*** Study material ***

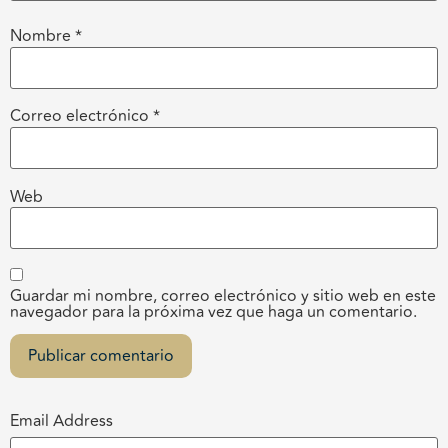
Nombre
*
Correo electrónico
*
Web
Guardar mi nombre, correo electrónico y sitio web en este
navegador para la próxima vez que haga un comentario.
Email Address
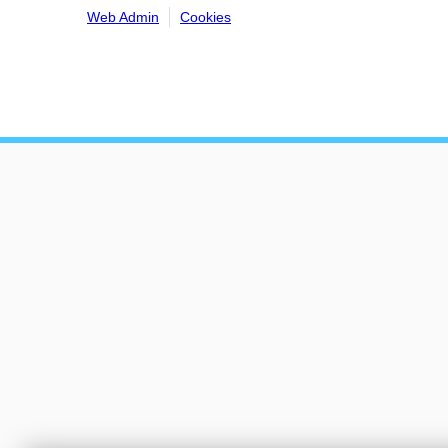
Web Admin
Cookies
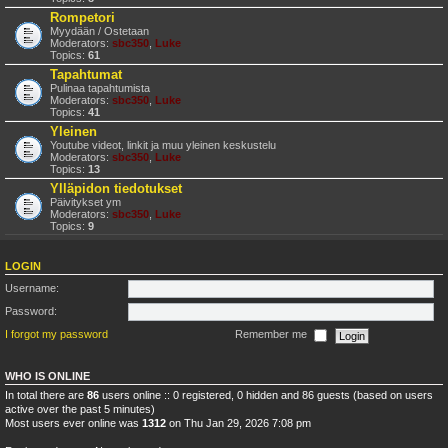
Rompetori
Myydään / Ostetaan
Moderators:
sbc350
,
Luke
Topics:
61
Tapahtumat
Pulinaa tapahtumista
Moderators:
sbc350
,
Luke
Topics:
41
Yleinen
Youtube videot, linkit ja muu yleinen keskustelu
Moderators:
sbc350
,
Luke
Topics:
13
Ylläpidon tiedotukset
Päivitykset ym
Moderators:
sbc350
,
Luke
Topics:
9
LOGIN
Username:
Password:
I forgot my password
Remember me
WHO IS ONLINE
In total there are
86
users online :: 0 registered, 0 hidden and 86 guests (based on users
active over the past 5 minutes)
Most users ever online was
1312
on Thu Jan 29, 2026 7:08 pm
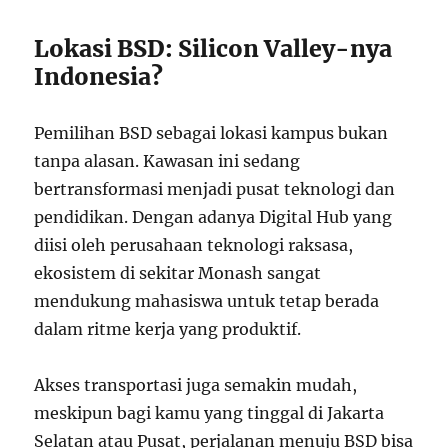
Lokasi BSD: Silicon Valley-nya
Indonesia?
Pemilihan BSD sebagai lokasi kampus bukan
tanpa alasan. Kawasan ini sedang
bertransformasi menjadi pusat teknologi dan
pendidikan. Dengan adanya Digital Hub yang
diisi oleh perusahaan teknologi raksasa,
ekosistem di sekitar Monash sangat
mendukung mahasiswa untuk tetap berada
dalam ritme kerja yang produktif.
Akses transportasi juga semakin mudah,
meskipun bagi kamu yang tinggal di Jakarta
Selatan atau Pusat, perjalanan menuju BSD bisa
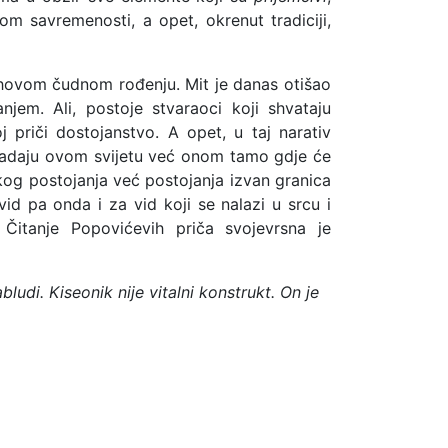
om savremenosti, a opet, okrenut tradiciji,
jihovom čudnom rođenju. Mit je danas otišao
jem. Ali, postoje stvaraoci koji shvataju
 priči dostojanstvo. A opet, u taj narativ
pripadaju ovom svijetu već onom tamo gdje će
kog postojanja već postojanja izvan granica
id pa onda i za vid koji se nalazi u srcu i
 Čitanje Popovićevih priča svojevrsna je
ludi. Kiseonik nije vitalni konstrukt. On je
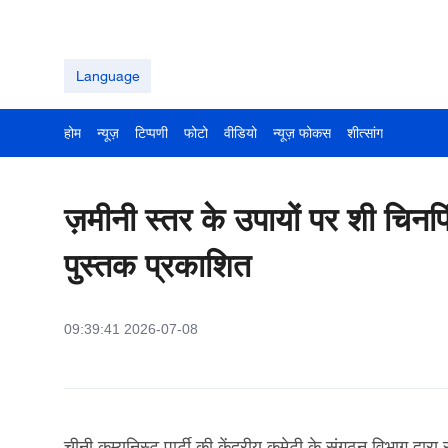
Language
होम
न्यूज़
टिप्पणी
फोटो
वीडियो
न्यूज़ फोकस
शीत्सांग
ज़मीनी स्तर के उपायों पर शी चिनफिं
पुस्तक प्रकाशित
09:39:41 2026-07-08
चीनी कम्युनिस्ट पार्टी की केंद्रीय कमेटी के संगठन विभाग द्वा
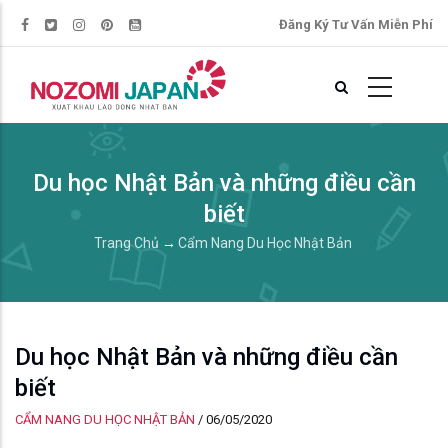
Đăng Ký Tư Vấn Miễn Phí
Du học Nhật Bản và những điều cần
biết
Trang Chủ
→
Cẩm Nang Du Học Nhật Bản
Du học Nhật Bản và những điều cần
biết
CẨM NANG DU HỌC NHẬT BẢN
/
06/05/2020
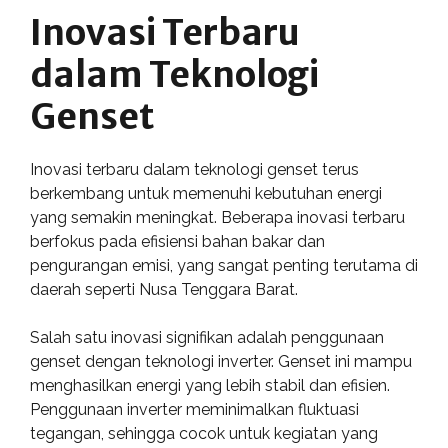
Inovasi Terbaru
dalam Teknologi
Genset
Inovasi terbaru dalam teknologi genset terus
berkembang untuk memenuhi kebutuhan energi
yang semakin meningkat. Beberapa inovasi terbaru
berfokus pada efisiensi bahan bakar dan
pengurangan emisi, yang sangat penting terutama di
daerah seperti Nusa Tenggara Barat.
Salah satu inovasi signifikan adalah penggunaan
genset dengan teknologi inverter. Genset ini mampu
menghasilkan energi yang lebih stabil dan efisien.
Penggunaan inverter meminimalkan fluktuasi
tegangan, sehingga cocok untuk kegiatan yang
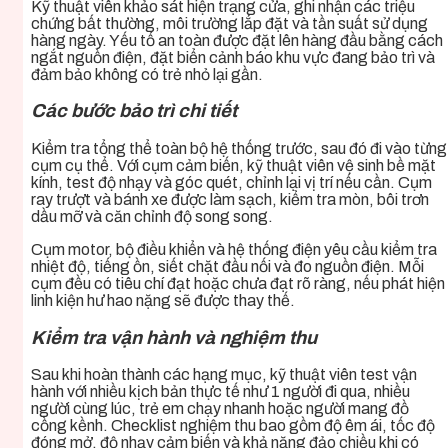
Kỹ thuật viên khảo sát hiện trạng cửa, ghi nhận các triệu
chứng bất thường, môi trường lắp đặt và tần suất sử dụng
hàng ngày. Yếu tố an toàn được đặt lên hàng đầu bằng cách
ngắt nguồn điện, đặt biển cảnh báo khu vực đang bảo trì và
đảm bảo không có trẻ nhỏ lại gần.
Các bước bảo trì chi tiết
Kiểm tra tổng thể toàn bộ hệ thống trước, sau đó đi vào từng
cụm cụ thể. Với cụm cảm biến, kỹ thuật viên vệ sinh bề mặt
kính, test độ nhạy và góc quét, chỉnh lại vị trí nếu cần. Cụm
ray trượt và bánh xe được làm sạch, kiểm tra mòn, bôi trơn
dầu mỡ và căn chỉnh độ song song.
Cụm motor, bộ điều khiển và hệ thống điện yêu cầu kiểm tra
nhiệt độ, tiếng ồn, siết chặt đầu nối và đo nguồn điện. Mỗi
cụm đều có tiêu chí đạt hoặc chưa đạt rõ ràng, nếu phát hiện
linh kiện hư hao nặng sẽ được thay thế.
Kiểm tra vận hành và nghiệm thu
Sau khi hoàn thành các hạng mục, kỹ thuật viên test vận
hành với nhiều kịch bản thực tế như 1 người đi qua, nhiều
người cùng lúc, trẻ em chạy nhanh hoặc người mang đồ
cồng kềnh. Checklist nghiệm thu bao gồm độ êm ái, tốc độ
đóng mở, độ nhạy cảm biến và khả năng đảo chiều khi có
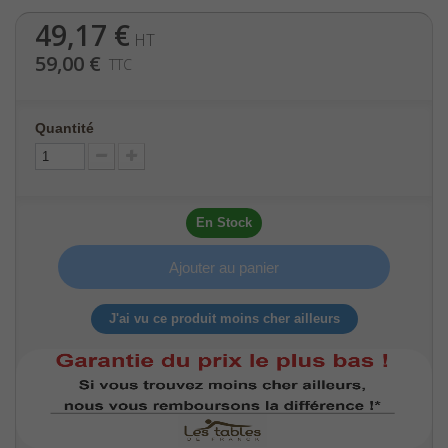
49,17 €
HT
59,00 €
TTC
Quantité
En Stock
Ajouter au panier
J'ai vu ce produit moins cher ailleurs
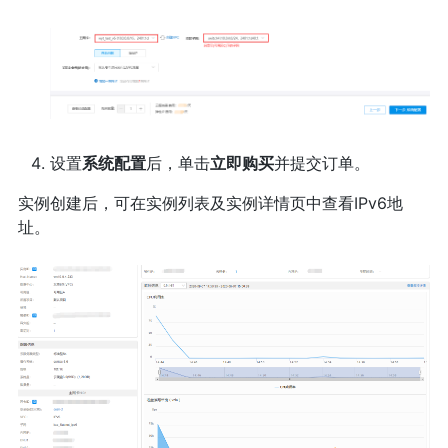
设置
系统配置
后，单击
立即购买
并提交订单。
实例创建后，可在实例列表及实例详情页中查看IPv6地
址。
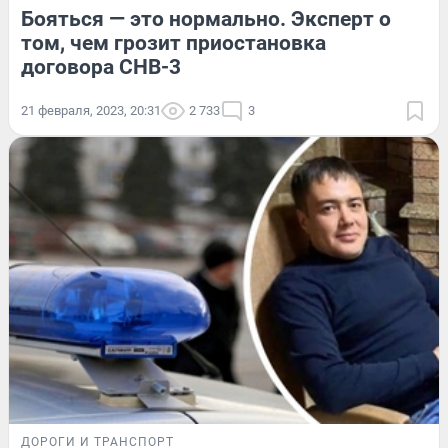
Бояться — это нормально. Эксперт о
том, чем грозит приостановка
договора СНВ-3
21 февраля, 2023, 20:31
2 733
3
ДОРОГИ И ТРАНСПОРТ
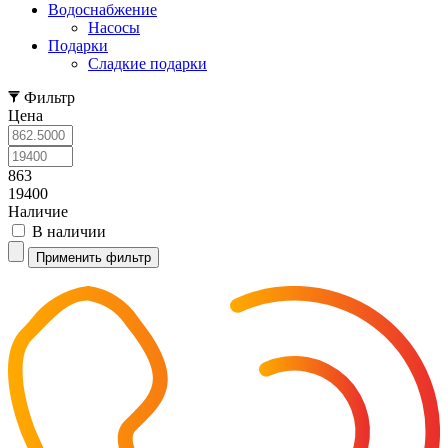
Водоснабжение
Насосы
Подарки
Cладкие подарки
Фильтр
Цена
863
19400
Наличие
В наличии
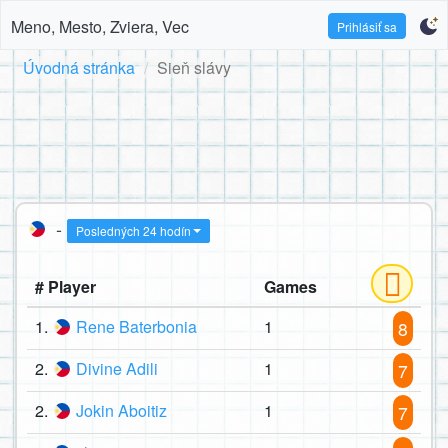
Meno, Mesto, Zviera, Vec
Prihlásiť sa
Úvodná stránka
Sieň slávy
-
Posledných 24 hodín
# Player
Games
1.
Rene Baterbonia
1
8
2.
Divine Adili
1
7
2.
Jokin Aboitiz
1
7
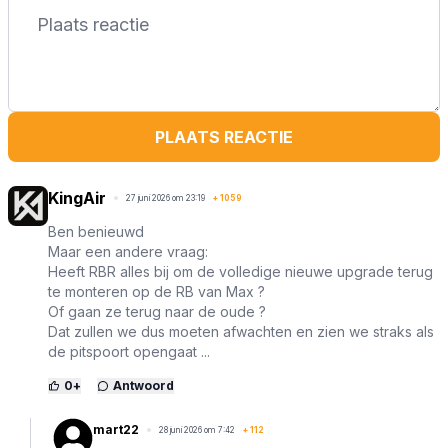
PLAATS REACTIE
KingAir
27 juni 2026 om 23:19
+
1059
Ben benieuwd
Maar een andere vraag:
Heeft RBR alles bij om de volledige nieuwe upgrade terug
te monteren op de RB van Max ?
Of gaan ze terug naar de oude ?
Dat zullen we dus moeten afwachten en zien we straks als
de pitspoort opengaat ...
0
+
Antwoord
mart22
28 juni 2026 om 7:42
+
112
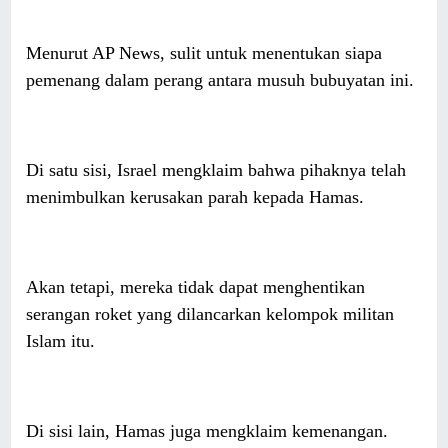
Menurut AP News, sulit untuk menentukan siapa
pemenang dalam perang antara musuh bubuyatan ini.
Di satu sisi, Israel mengklaim bahwa pihaknya telah
menimbulkan kerusakan parah kepada Hamas.
Akan tetapi, mereka tidak dapat menghentikan
serangan roket yang dilancarkan kelompok militan
Islam itu.
Di sisi lain, Hamas juga mengklaim kemenangan.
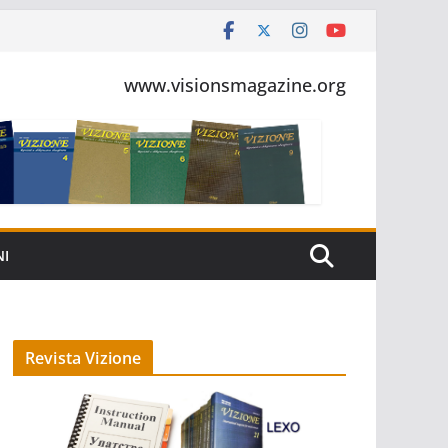
www.visionsmagazine.org
NI
Revista Vizione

*** End of Study material ***

# What you need to do:
Return only the number of lines in the preceding records that contain the string "mengklaim".

# Your response:
2